WORK TO COMPLETE>
Can you return every line of the data below character for character, with nothing added, dropped, or changed?

SUPPLIED DATA>
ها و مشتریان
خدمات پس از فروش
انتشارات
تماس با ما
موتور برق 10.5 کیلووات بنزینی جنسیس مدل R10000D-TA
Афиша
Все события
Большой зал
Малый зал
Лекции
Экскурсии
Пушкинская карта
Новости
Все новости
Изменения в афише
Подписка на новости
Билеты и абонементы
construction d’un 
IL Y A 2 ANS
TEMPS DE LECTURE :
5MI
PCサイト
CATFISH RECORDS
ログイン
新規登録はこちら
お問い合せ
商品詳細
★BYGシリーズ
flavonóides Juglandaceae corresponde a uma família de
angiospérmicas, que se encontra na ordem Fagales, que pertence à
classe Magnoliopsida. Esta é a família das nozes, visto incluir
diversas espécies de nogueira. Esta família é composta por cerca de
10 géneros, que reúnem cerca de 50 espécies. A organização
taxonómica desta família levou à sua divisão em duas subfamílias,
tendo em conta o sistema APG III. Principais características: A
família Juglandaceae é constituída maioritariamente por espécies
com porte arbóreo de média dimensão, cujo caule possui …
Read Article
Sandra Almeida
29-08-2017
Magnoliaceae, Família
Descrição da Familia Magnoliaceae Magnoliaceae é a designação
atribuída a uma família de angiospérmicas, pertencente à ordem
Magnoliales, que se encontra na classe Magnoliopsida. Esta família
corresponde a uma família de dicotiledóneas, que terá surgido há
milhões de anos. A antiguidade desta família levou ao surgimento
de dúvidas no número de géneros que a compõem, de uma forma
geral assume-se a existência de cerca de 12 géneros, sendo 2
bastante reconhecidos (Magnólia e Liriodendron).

COMPLETED TASK>
ها و مشتریان
خدمات پس از فروش
انتشارات
تماس با ما
موتور برق 10.5 کیلووات بنزینی جنسیس مدل R10000D-TA
Афиша
Все события
Большой зал
Малый зал
Лекции
Экскурсии
Пушкинская карта
Новости
Все новости
Изменения в афише
Подписка на новости
Билеты и абонементы
construction d’un 
IL Y A 2 ANS
TEMPS DE LECTURE :
5MI
PCサイト
CATFISH RECORDS
ログイン
新規登録はこちら
お問い合せ
商品詳細
★BYGシリーズ
flavonóides Juglandaceae corresponde a uma família de
angiospérmicas, que se encontra na ordem Fagales, que pertence à
classe Magnoliopsida. Esta é a família das nozes, visto incluir
diversas espécies de nogueira. Esta família é composta por cerca de
10 géneros, que reúnem cerca de 50 espécies. A organização
taxonómica desta família levou à sua divisão em duas subfamílias,
tendo em conta o sistema APG III. Principais características: A
família Juglandaceae é constituída maioritariamente por espécies
com porte arbóreo de média dimensão, cujo caule possui …
Read Article
Sandra Almeida
29-08-2017
Magnoliaceae, Família
Descrição da Familia Magnoliaceae Magnoliaceae é a designação
atribuída a uma família de angiospérmicas, pertencente à ordem
Magnoliales, que se encontra na classe Magnoliopsida. Esta família
corresponde a uma família de dicotiledóneas, que terá surgido há
milhões de anos. A antiguidade desta família levou ao surgimento
de dúvidas no número de géneros que a compõem, de uma forma
geral assume-se a existência de cerca de 12 géneros, sendo 2
bastante reconhecidos (Magnólia e Liriodendron).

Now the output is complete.